Kutipan Dokumen:
Statista mengungkapkan, di tahun 2017, sebagian besar perempuan korban cyberbullying mengalami efek negatif pada kesehatan mental dan kesejahterannya secara keseluruhan. Di antara mereka merasa tidak berdaya menanggapi pelecehan, tidak bisa tidur nyenyak, kehilangan rasa percaya diri, dan lain sebagainya.

Remaja Korban Cyberbullying Bunuh Diri

Perundungan online memang tidak bisa diabaikan. Mengutip Daily Mail, pada Februari lalu, seorang gadis remaja berusia 15 tahun meregang nyawanya sendiri setelah dirundung tersebarnya gambar porno palsu dirinya. Matilda ‘Tilly’ Rosewarne ditemukan tewas oleh ayahnya di dekat rumahnya di New South Wales, Australia.

Pelaku perundungan, tak lain adalah teman-teman sekelasnya. Setelah meninggal, para pelaku tak berhenti, menganggap kematian Tilly itu lucu.

Orang tua Tilly, Murray dan Emma Mason memberi tahu teman dan keluarganya bahwa putri mereka memutuskan untuk mengakhiri hidup sebagai akibat dari peristiwa bencana, memotong jiwa Tilly.

“Setiap posting yang Anda tulis, setiap gambar yang dibagikan, setiap kata yang diucapkan memiliki dampak. Kami mohon sebelum Anda memposting, membagikan, ata berbicara, tanyakan pada diri Anda sendiri apakah itu benar? Apakah itu baik? Itu perlu? Jika jawabannya tidak untuk pertanyaan-pertanyaan itu, jangan posting, jangan berbagi, jangan bicara,” tulis Murray dan Emma di buklet pemakaman Tilly.

Orangtuanya mengungkapkan, ketika Tilly berusia delapan tahun, teman sekelasnya mengadakan pemungutan suata dan memutuskan bahwa ayah Tilly yang seharusnya meninggal.

Data yang Disediakan:

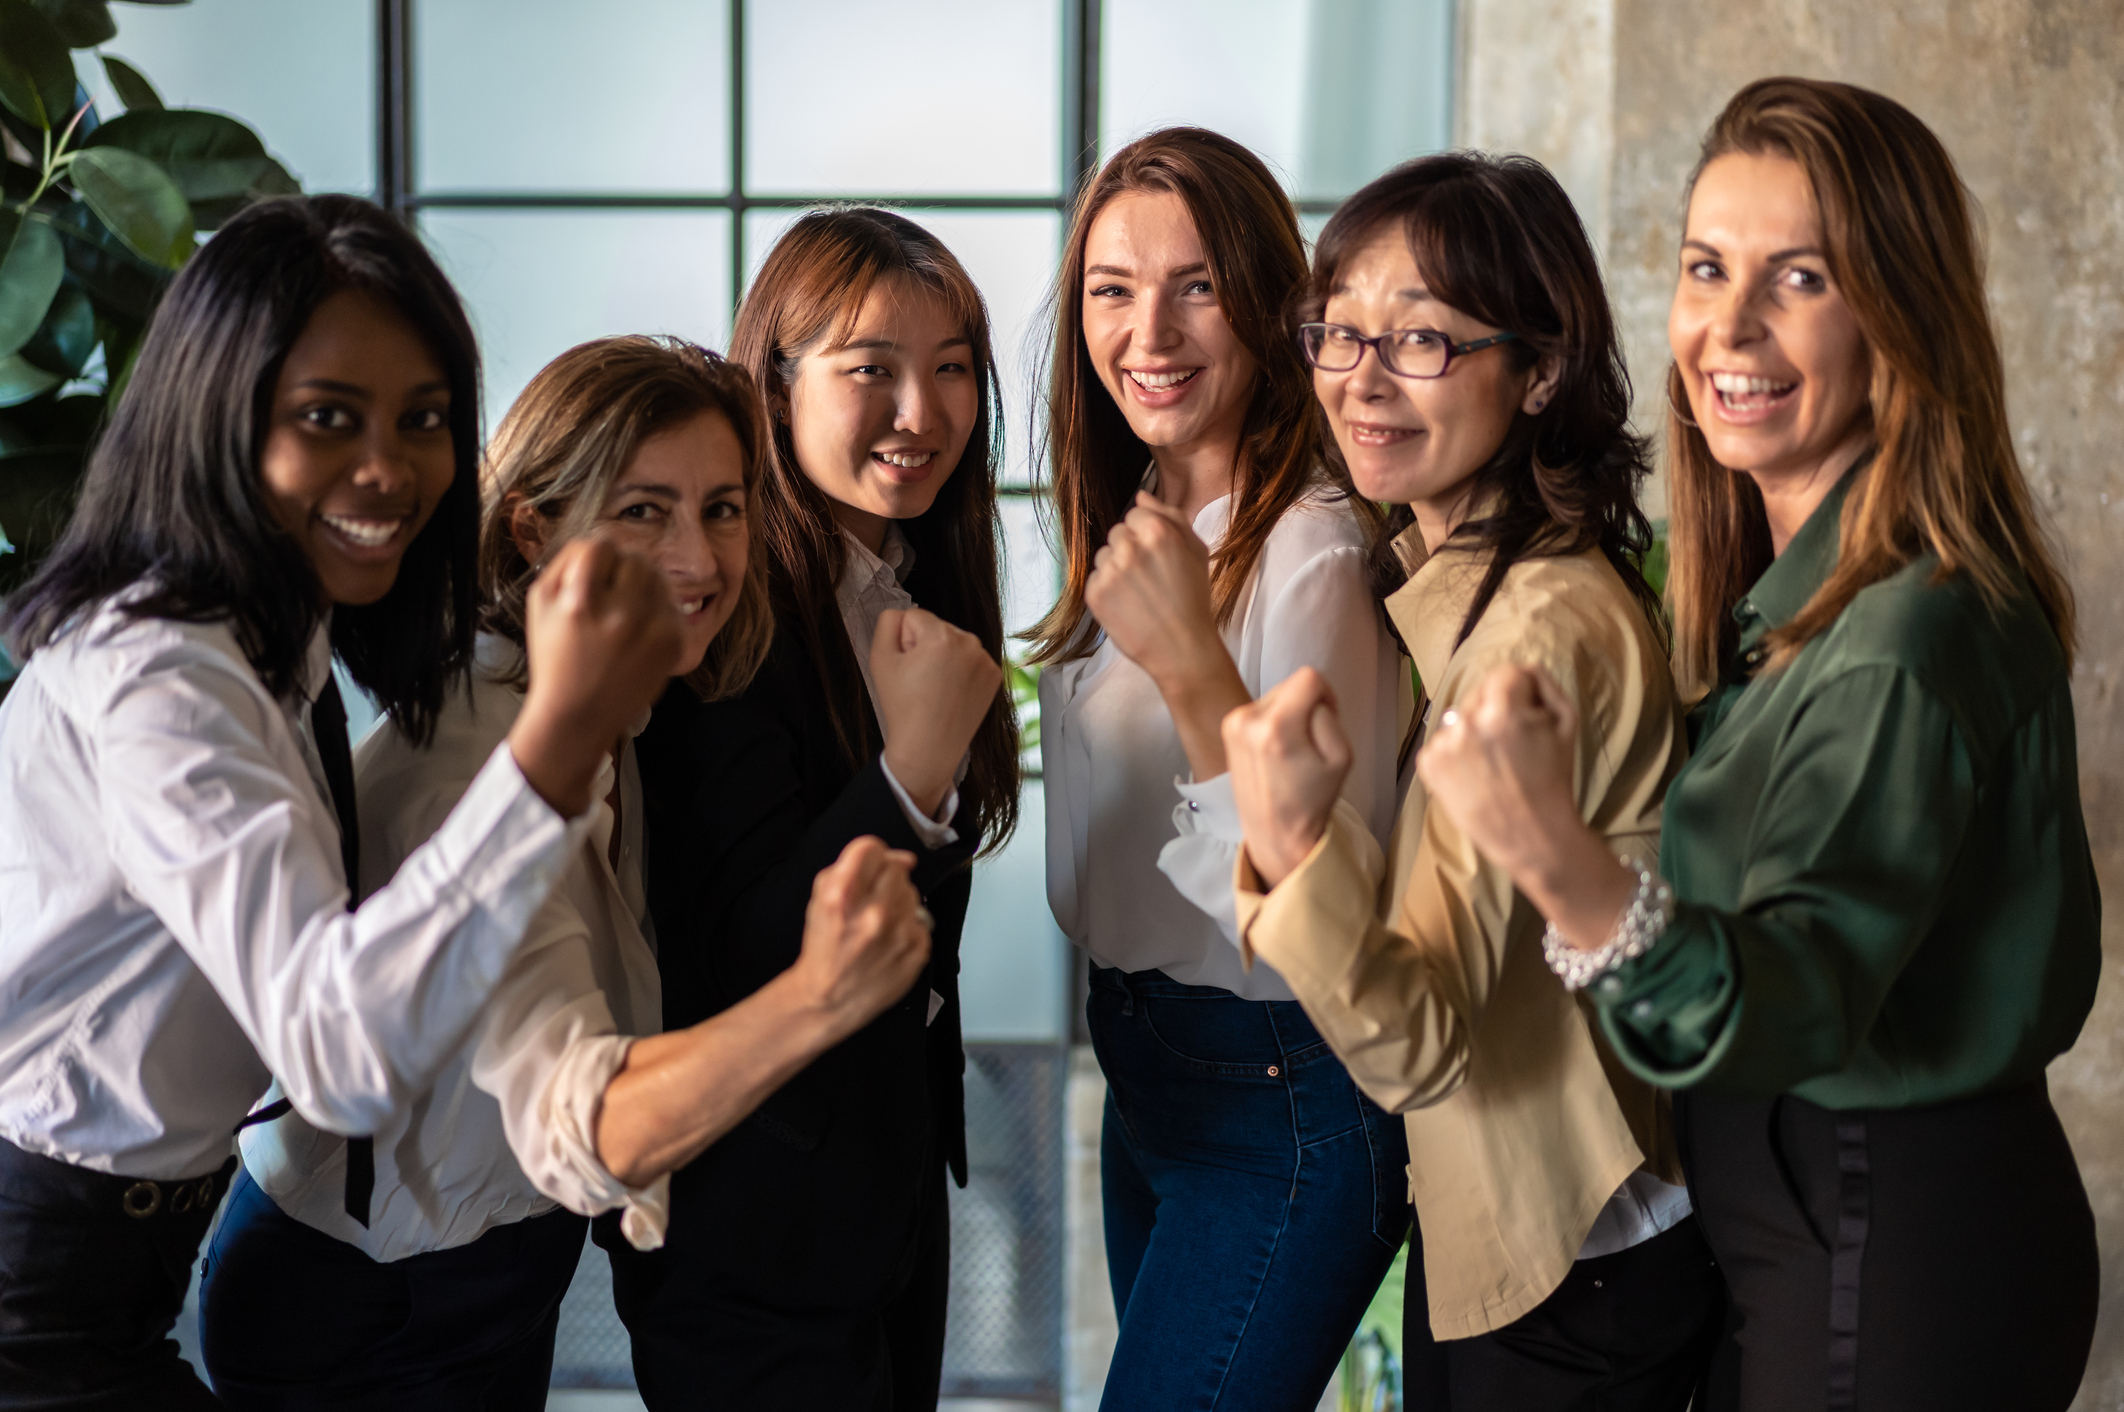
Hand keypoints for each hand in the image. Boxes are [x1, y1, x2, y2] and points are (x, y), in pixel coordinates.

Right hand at [510, 537, 682, 815]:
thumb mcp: (541, 603)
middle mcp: (620, 615)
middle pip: (636, 558)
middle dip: (623, 568)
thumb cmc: (556, 656)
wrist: (580, 714)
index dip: (597, 554)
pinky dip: (658, 608)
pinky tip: (640, 628)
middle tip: (611, 590)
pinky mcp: (673, 643)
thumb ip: (567, 561)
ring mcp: (652, 630)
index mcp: (581, 603)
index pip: (602, 545)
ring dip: (643, 584)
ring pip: (658, 576)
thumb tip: (601, 537)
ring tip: (625, 609)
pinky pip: (672, 603)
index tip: (595, 570)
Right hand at [792, 836, 931, 1035]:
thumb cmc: (825, 948)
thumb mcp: (820, 898)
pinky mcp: (917, 950)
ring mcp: (899, 932)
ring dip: (898, 903)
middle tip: (871, 902)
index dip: (870, 856)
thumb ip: (852, 865)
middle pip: (897, 869)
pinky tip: (890, 940)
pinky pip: (923, 920)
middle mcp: (873, 912)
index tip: (868, 868)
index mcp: (842, 895)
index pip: (873, 848)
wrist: (829, 998)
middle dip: (884, 881)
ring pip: (912, 893)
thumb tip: (903, 858)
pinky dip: (908, 927)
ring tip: (879, 924)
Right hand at [870, 607, 1001, 817]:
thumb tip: (902, 614)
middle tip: (920, 681)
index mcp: (942, 635)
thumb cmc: (902, 707)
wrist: (929, 748)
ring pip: (954, 644)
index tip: (906, 668)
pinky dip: (961, 672)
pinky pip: (971, 661)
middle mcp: (970, 642)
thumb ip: (887, 623)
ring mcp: (986, 660)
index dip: (904, 641)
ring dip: (944, 658)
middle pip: (937, 629)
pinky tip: (952, 693)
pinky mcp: (994, 676)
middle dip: (926, 647)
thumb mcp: (880, 659)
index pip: (914, 617)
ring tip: (936, 689)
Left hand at [1085, 492, 1250, 777]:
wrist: (1183, 649)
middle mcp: (1130, 547)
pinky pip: (1094, 580)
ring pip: (1103, 556)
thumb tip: (1140, 496)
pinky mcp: (1094, 594)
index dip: (1147, 537)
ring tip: (1140, 594)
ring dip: (1116, 570)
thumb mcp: (1196, 550)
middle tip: (1150, 579)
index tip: (1159, 559)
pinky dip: (1107, 592)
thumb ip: (1170, 515)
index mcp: (1158, 530)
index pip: (1135, 515)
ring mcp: (1109, 571)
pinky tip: (1128, 606)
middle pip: (1117, 533)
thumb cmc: (1193, 599)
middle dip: (1130, 551)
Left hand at [1223, 668, 1353, 886]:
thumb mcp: (1340, 756)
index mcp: (1276, 726)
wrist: (1274, 832)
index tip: (1325, 723)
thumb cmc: (1311, 800)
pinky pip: (1262, 709)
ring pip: (1277, 696)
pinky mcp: (1228, 729)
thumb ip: (1327, 715)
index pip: (1309, 677)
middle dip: (1305, 706)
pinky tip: (1275, 752)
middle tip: (1307, 745)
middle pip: (1291, 684)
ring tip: (1289, 752)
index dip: (1327, 696)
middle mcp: (1247, 719)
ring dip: (1289, 714)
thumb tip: (1310, 699)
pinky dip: (1273, 722)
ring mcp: (1233, 723)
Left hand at [1416, 664, 1632, 948]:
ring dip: (1474, 731)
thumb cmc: (1553, 780)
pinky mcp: (1427, 765)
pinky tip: (1476, 775)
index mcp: (1502, 709)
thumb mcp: (1566, 724)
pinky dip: (1457, 754)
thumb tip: (1526, 666)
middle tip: (1513, 746)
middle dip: (1496, 710)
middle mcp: (1465, 722)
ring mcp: (1442, 745)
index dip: (1522, 691)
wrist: (1530, 836)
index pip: (1506, 673)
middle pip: (1479, 693)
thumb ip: (1546, 685)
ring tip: (1494, 763)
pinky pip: (1443, 743)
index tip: (1528, 713)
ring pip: (1460, 718)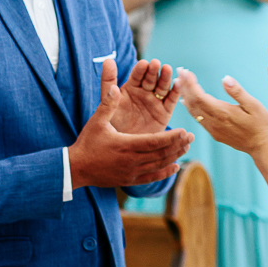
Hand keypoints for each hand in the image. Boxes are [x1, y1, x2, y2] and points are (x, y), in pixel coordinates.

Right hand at [69, 59, 192, 188]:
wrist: (76, 169)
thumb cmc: (86, 143)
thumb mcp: (96, 121)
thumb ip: (107, 103)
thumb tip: (115, 86)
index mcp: (126, 145)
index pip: (155, 142)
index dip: (171, 137)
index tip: (185, 131)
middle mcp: (132, 161)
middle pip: (161, 154)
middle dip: (178, 145)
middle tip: (191, 137)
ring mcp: (132, 172)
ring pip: (159, 165)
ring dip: (174, 156)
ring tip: (186, 148)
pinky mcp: (129, 180)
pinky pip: (151, 178)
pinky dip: (165, 173)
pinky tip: (175, 167)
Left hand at [110, 57, 179, 135]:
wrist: (122, 148)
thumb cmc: (112, 124)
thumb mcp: (107, 101)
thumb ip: (108, 81)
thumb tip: (107, 60)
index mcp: (131, 88)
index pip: (137, 75)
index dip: (141, 69)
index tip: (143, 64)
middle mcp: (145, 92)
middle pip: (151, 79)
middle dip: (154, 71)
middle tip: (156, 64)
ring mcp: (156, 101)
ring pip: (162, 87)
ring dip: (166, 78)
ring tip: (167, 69)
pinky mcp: (165, 112)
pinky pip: (171, 101)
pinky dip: (176, 92)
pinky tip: (177, 84)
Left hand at [177, 68, 267, 155]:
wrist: (261, 146)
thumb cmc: (260, 124)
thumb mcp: (254, 105)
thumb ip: (238, 92)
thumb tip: (224, 78)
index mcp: (222, 113)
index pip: (199, 96)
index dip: (189, 83)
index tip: (184, 71)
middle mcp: (214, 122)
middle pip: (193, 103)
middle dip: (184, 87)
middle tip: (179, 72)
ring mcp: (212, 129)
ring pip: (193, 111)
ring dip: (185, 96)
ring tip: (179, 83)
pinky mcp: (213, 133)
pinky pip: (197, 119)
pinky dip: (190, 107)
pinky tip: (186, 101)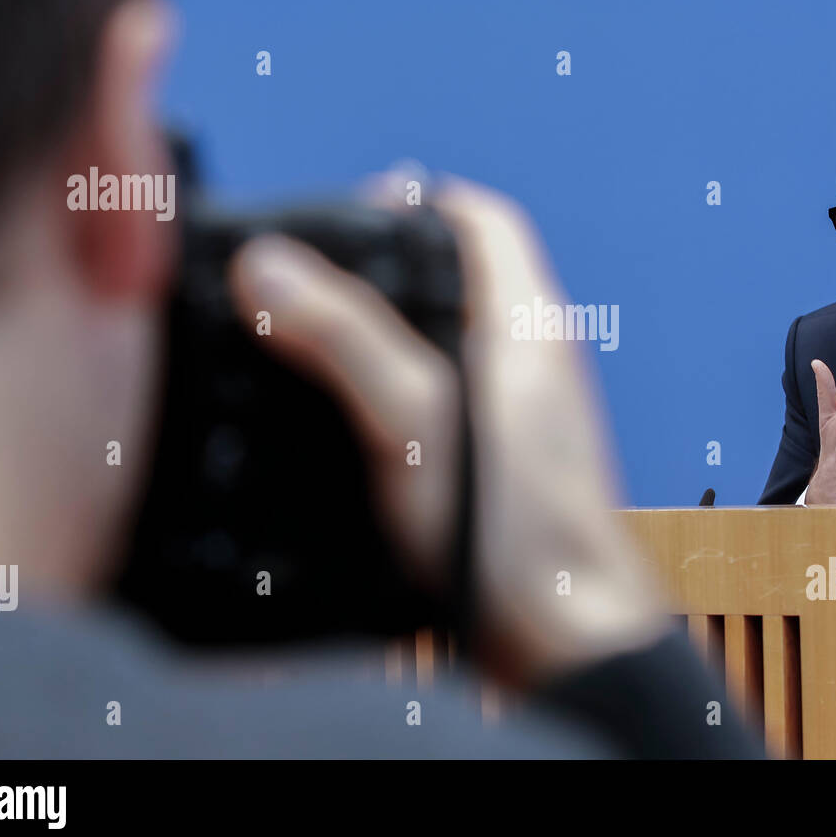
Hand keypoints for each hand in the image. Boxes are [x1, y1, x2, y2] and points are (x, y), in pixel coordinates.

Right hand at [227, 169, 669, 685]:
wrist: (566, 637)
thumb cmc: (514, 534)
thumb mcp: (414, 422)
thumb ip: (345, 341)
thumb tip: (270, 268)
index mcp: (529, 330)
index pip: (488, 223)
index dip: (424, 199)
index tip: (361, 205)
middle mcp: (535, 364)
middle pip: (465, 277)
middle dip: (394, 264)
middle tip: (325, 274)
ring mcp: (524, 415)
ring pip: (454, 341)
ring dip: (396, 329)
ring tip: (326, 340)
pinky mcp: (508, 464)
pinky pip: (452, 399)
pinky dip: (406, 388)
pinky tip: (361, 421)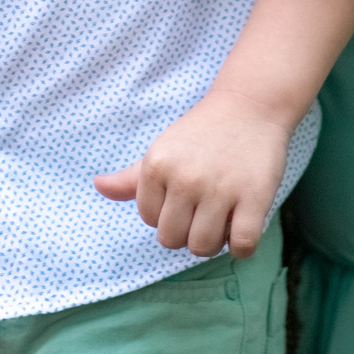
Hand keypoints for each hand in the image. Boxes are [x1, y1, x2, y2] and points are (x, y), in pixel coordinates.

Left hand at [94, 88, 290, 257]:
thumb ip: (131, 177)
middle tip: (203, 212)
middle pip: (172, 240)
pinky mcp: (254, 198)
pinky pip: (242, 246)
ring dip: (213, 242)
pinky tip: (242, 226)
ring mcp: (220, 189)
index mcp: (156, 166)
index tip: (185, 197)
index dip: (168, 213)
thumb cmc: (202, 133)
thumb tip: (98, 186)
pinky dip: (240, 247)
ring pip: (202, 247)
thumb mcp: (162, 150)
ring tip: (222, 219)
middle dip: (187, 232)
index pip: (149, 220)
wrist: (250, 106)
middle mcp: (184, 179)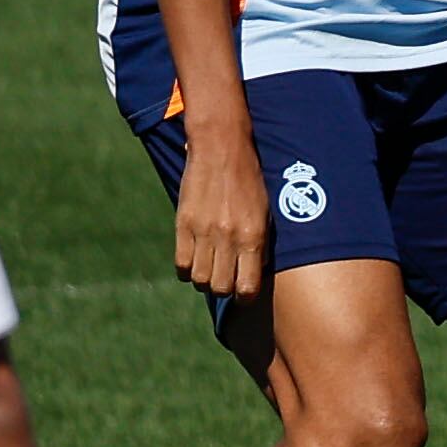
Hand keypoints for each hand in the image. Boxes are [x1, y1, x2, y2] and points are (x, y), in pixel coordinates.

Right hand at [171, 121, 271, 300]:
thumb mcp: (265, 212)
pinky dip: (186, 268)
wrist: (221, 150)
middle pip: (220, 287)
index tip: (245, 293)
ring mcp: (203, 232)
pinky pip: (181, 263)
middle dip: (225, 289)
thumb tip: (254, 273)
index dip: (246, 296)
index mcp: (253, 236)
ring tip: (211, 269)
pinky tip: (194, 260)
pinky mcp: (183, 224)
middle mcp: (228, 237)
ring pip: (199, 278)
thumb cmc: (250, 181)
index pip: (247, 286)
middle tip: (227, 280)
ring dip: (205, 279)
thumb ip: (260, 243)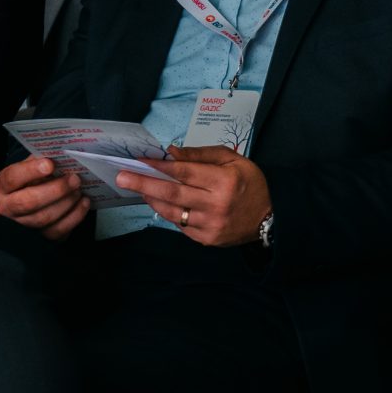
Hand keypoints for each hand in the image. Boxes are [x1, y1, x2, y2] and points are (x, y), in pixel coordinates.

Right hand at [0, 155, 90, 240]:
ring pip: (44, 218)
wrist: (31, 199)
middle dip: (56, 190)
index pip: (12, 178)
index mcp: (3, 186)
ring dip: (66, 202)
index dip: (31, 171)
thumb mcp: (31, 166)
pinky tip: (84, 203)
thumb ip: (41, 159)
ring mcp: (22, 225)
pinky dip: (74, 216)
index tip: (50, 164)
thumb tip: (61, 153)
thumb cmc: (32, 180)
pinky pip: (57, 231)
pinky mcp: (40, 237)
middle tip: (74, 179)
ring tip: (79, 189)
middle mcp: (7, 208)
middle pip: (29, 202)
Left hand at [130, 146, 271, 246]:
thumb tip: (171, 153)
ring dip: (151, 198)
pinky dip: (167, 212)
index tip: (138, 160)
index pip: (184, 172)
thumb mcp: (232, 160)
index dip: (159, 166)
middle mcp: (216, 205)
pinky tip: (159, 202)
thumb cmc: (250, 183)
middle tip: (121, 176)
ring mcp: (210, 226)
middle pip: (172, 193)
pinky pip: (180, 224)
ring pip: (172, 211)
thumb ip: (201, 155)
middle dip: (144, 183)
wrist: (269, 218)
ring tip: (137, 188)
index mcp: (224, 182)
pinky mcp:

Latihan:
a – Menurut teks tentang perundungan siber, di mana Matilda ‘Tilly’ Rosewarne ditemukan tewas oleh ayahnya?
b – Teruskan teks tentang perundungan siber mulai setelah kalimat terakhirnya.
Entri-entri ini tidak berhubungan dengan teks tentang perundungan siber.

Jawaban Tiap Tugas:
a – Di dekat rumahnya di New South Wales, Australia.

b –
Begitu juga saat Tilly tidak diundang ke pesta ulang tahun teman sekelasnya, mereka akan menghubunginya sepanjang malam untuk menggodanya karena tidak berada di sana.

Emma menyebut, mereka telah mengajukan pengaduan ke polisi, namun sulit mengidentifikasi akun Snapchat dan penyelidikan dibatalkan. Pada saat itu, Tilly juga sedang sangat tidak sehat sehingga menolak wawancara dengan pihak kepolisian lagi.

Orang-orang mengenal Tilly sebagai anak yang suka menari dan melukis, pendebat yang hebat juga, tetapi intimidasi membuatnya mengalami depresi, kecemasan, dan borderline personality disorder.

Sahabat Tilly, Grace mengungkapkan, siswi remaja itu akan mengirim pesan ketika sangat tertekan.

“Berkali-kali Tilly mengirimi saya pesan dan menelepon karena takut orang lain akan menyakitinya. Dia akan sangat sedih dan menangis karena berpikir akan mati dipukuli. Saya hanya berharap dia tidak lagi kesakitan,” ujar Grace.

Tilly hanya satu dari sekian banyak korban perundungan online yang memutuskan mengakhiri hidupnya. Di luar sana masih banyak korban lain yang mengalami penderitaan sepertinya.